One young male student who appeared quite aloof and somewhat uninterested in class now runs a very successful multimillion dollar company! However, I must admit, I get most excited when former students have pursued a career in psychology and are employed as psychologists, academics or researchers in the field of psychology. A former psychology student I taught many years ago is now currently a member of the psychology teaching staff!

This always brings a smile to my face and I can’t help but feel a sense of pride when former students state that their love of psychology started when they chose psychology as an elective at Trinity – a subject they had never studied before – never realising that when they walked on to the grounds of Trinity that their lives’ direction would change, leading to a new passion and a career in psychology, which for many, was to the surprise (and worry) of parents.
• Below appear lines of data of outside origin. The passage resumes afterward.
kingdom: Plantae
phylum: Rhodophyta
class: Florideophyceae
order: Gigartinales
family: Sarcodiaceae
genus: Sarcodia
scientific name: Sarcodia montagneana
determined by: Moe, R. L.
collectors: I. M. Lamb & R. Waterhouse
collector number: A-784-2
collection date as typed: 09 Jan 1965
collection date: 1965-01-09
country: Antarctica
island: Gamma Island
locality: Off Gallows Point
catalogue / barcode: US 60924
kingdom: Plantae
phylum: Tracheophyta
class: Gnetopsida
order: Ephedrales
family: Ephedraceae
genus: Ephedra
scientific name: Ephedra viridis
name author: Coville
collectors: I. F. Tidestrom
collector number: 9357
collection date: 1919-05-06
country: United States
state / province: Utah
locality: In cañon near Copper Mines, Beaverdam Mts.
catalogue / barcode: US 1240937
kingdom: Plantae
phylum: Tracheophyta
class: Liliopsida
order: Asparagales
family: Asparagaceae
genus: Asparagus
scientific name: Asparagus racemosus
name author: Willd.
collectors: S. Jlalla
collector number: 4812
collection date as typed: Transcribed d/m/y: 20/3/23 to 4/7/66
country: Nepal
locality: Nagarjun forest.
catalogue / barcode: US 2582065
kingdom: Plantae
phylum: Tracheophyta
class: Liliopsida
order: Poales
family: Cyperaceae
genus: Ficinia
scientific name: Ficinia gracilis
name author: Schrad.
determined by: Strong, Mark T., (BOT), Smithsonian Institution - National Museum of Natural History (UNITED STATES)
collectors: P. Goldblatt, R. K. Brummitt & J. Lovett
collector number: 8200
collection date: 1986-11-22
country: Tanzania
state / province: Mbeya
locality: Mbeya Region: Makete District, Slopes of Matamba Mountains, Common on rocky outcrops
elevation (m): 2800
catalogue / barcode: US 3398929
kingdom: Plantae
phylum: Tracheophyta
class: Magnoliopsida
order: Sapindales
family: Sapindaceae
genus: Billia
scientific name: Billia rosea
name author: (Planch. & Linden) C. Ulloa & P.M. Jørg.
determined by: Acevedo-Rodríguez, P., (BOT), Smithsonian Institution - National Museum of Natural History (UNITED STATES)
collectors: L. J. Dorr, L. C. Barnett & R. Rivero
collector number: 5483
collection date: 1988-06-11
Q: Tell us a bit more about Maureen, outside of Trinity.

A: I work as a clinical psychologist in private practice and provide professional supervision to registered psychologists. I am so blessed to share my life with my husband and two sons, who are wonderful, crazy human beings.
About 30 years ago, my hubby (then boyfriend) and I made a pact to travel every year to volunteer our time in other countries: trekking through rural Nepal to assist in the wake of a devastating earthquake; digging wells in India to provide access to safe, clean water; building homes for the poor (widows, single mothers, landmine victims) and caring for orphaned children (as a result of AIDS, etc.) in Cambodia; or working to improve the welfare conditions of elephants, which are incredibly intelligent animals, and the mahouts.
As soon as we finish one project, we spend the rest of the year planning the next and have now forged such meaningful connections, we regularly return to the same spots. This has been an amazing learning opportunity for our children, who come along with us on these voyages. We believe that children (and adults) should experience the world beyond the classroom, learn from experience, and embrace compassion for all human beings.

Q: In your view, what role do you think our alumni can play? Have you any special message for alumni?
A: You are now very much a part of an institution, and you should be proud! You are always welcome at Trinity, and while many developments have taken place over the years, there are still plenty of reminders to take you back to your time at Trinity. You’ve now carved out your own paths and embarked on a varied journey, yet you will forever remain bonded by the shared values of the College. So be sure to stay in contact, share your passion and continue to inspire others. Come back when you can, to share the lessons you've learnt and create opportunities for the next generation.